In The NewsJanuary 2019
Anti-Inflammatory Diet Tied to Reduced Mortality
Research has indicated that some foods are associated with an increase in systemic inflammation while others have anti-inflammatory effects.
A study published in the Journal of Internal Medicine utilized data from a large cohort of subjects followed for 16 years.* A validated anti-inflammatory diet index was used to quantify the impact of subjects’ diets on inflammation.
Over 16,000 deaths occurred in the cohort over the study period and mortality rates and survival were correlated with the diet index scores.
Individuals whose diets contained the least inflammation-provoking foods were found to have 18% lower all-cause, 20% lower cardiovascular-related, and 13% lower cancer-related mortality. Amongst current smokers, diet had an even greater impact, with 31%, 36%, and 22% lower risk of death, respectively.
Editor’s Note: Chronic inflammation is known to contribute to aging and age-related disease. A diet that minimizes inflammation can potentially slow the aging process and reduce risk for cardiovascular disease, cancer, and death by any cause. Following a healthy Mediterranean style eating pattern provides foods that have anti-inflammatory effects. This includes avoiding foods cooked at high temperature, something that Life Extension® has advocated for since 2003.
* J Intern Med. 2018 Sept 12.
Vitamin D May Protect Against Heart Failure
Recent research suggests a role for vitamin D against the scarring and thickening of the heart muscle after a heart attack, which can lead to heart failure.*
When blood supply to the heart is blocked during a heart attack, cardiac colony-forming unit fibroblasts replace damaged tissue with collagen-based scar tissue. “This is a problem because scarring of heart tissue can reduce the heart’s ability to pump blood effectively,” lead researcher James J. H. Chong explained.

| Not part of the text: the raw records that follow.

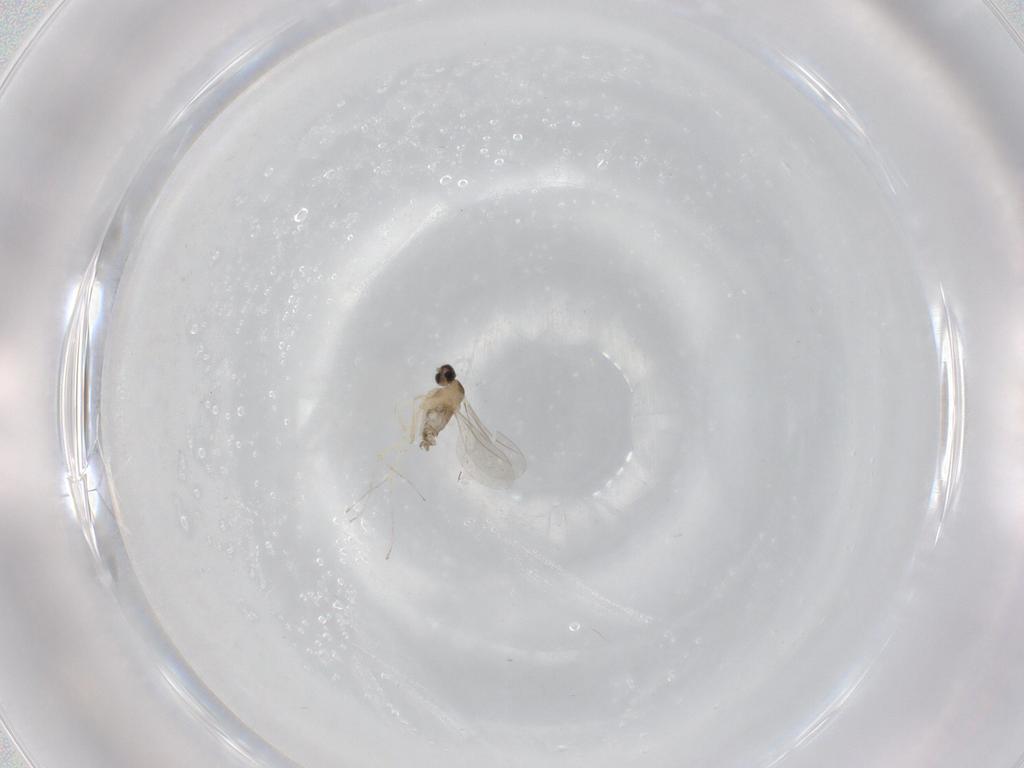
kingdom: Animalia
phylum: Arthropoda
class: Insecta
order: Diptera
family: Cecidomyiidae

Using cardiac colony-forming unit fibroblasts (cCFU-Fs) taken from mouse hearts, Dr. Chong’s team studied the effects of vitamin D3 on cell proliferation and differentiation.

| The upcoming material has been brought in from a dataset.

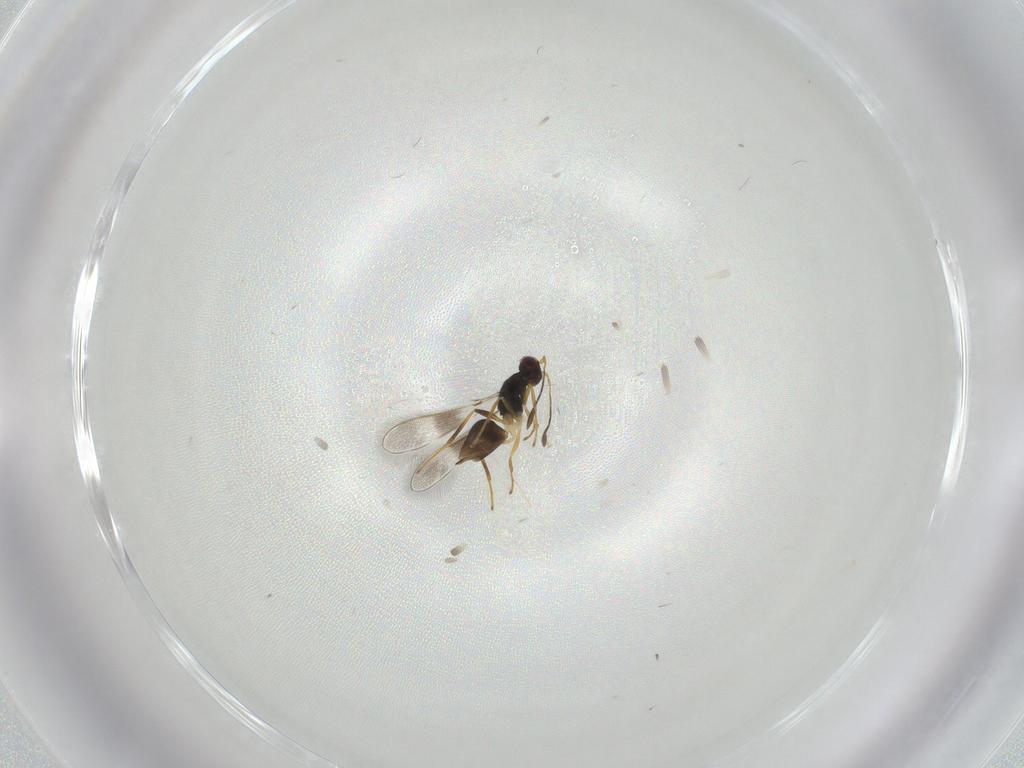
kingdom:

“Our research shows that vitamin D actually blocks the cCFU-Fs from forming scar tissue,” Dr. Chong reported. “By blocking cCFU-Fs, vitamin D may play an important role in lowering the risk of heart failure after a heart attack.”
Editor’s Note: “With further study, vitamin D could prove to be an exciting, low-cost addition to current treatments, and we hope to progress these findings into clinical trials for humans,” Dr. Chong concluded.
* Heart Lung Circ. 2018;27(8):967-975.
Probiotics Good for the Liver Too
A presentation at the American Society for Investigative Pathology annual conference, held during the 2018 Experimental Biology meeting, revealed a liver-protective effect for probiotic supplementation in experimental research.*
Probiotics are beneficial bacteria that help support a healthy bacterial population in the gut and have been found to have benefits elsewhere in the body.
In the current study, the research team gave mice diets supplemented with the probiotic Lactobacillus rhamnosus GG for two weeks followed by a high dose of acetaminophen, which can be toxic to the liver. Acetaminophen causes liver damage by increasing the formation of free radicals.
Mice that received the probiotic had less liver damage than those that received unsupplemented diets. “Administration of the probiotic LGG to mice improves the response of the liver, protecting it from oxidative damage produced by drugs such as acetaminophen,” explained researcher Bejan Saeedi.
Editor’s Note: “As the primary metabolic and detoxification hub, the liver is a critical checkpoint between the digestive functions of the gut and the rest of the body,” write Dr. Saeedi and colleagues at Emory University in their summary of the findings. “Therefore, it is likely that liver health and homeostasis may be affected through alterations in the gut microbiota.”
*American Society for Investigative Pathology Annual Meeting. 2018 April 21-25.
Cruciferous Vegetable Intake Benefits Carotid Arteries
A human study suggests a protective effect for cruciferous vegetables against increased carotid artery wall thickness, a measure of atherosclerosis.*
The study included 954 women aged 70 years and older. Dietary questionnaires ascertained type and frequency of vegetable consumption. Sonograms measured carotid artery wall thickness and carotid plaque severity.
Among subjects whose total intake of vegetables was classified as high, carotid artery wall thickness averaged 0.05 mm less than subjects whose intake was low.
“This is likely to be clinically significant because a 0.1 mm decrease in carotid IMT [intima medical thickness] is associated with a 10% to 18% decrease in risk of myocardial infarction and stroke,” lead researcher Lauren Blekkenhorst of the University of Western Australia commented.
For each 10 gram-per-day increase in cruciferous vegetable intake, average carotid wall thickness was 0.8% lower.
Editor’s Note: Cruciferous vegetables, which include broccoli and kale, have been associated with many health benefits, including protection against some cancers.
* J Am Heart Assoc. 2018;7(8):e008391.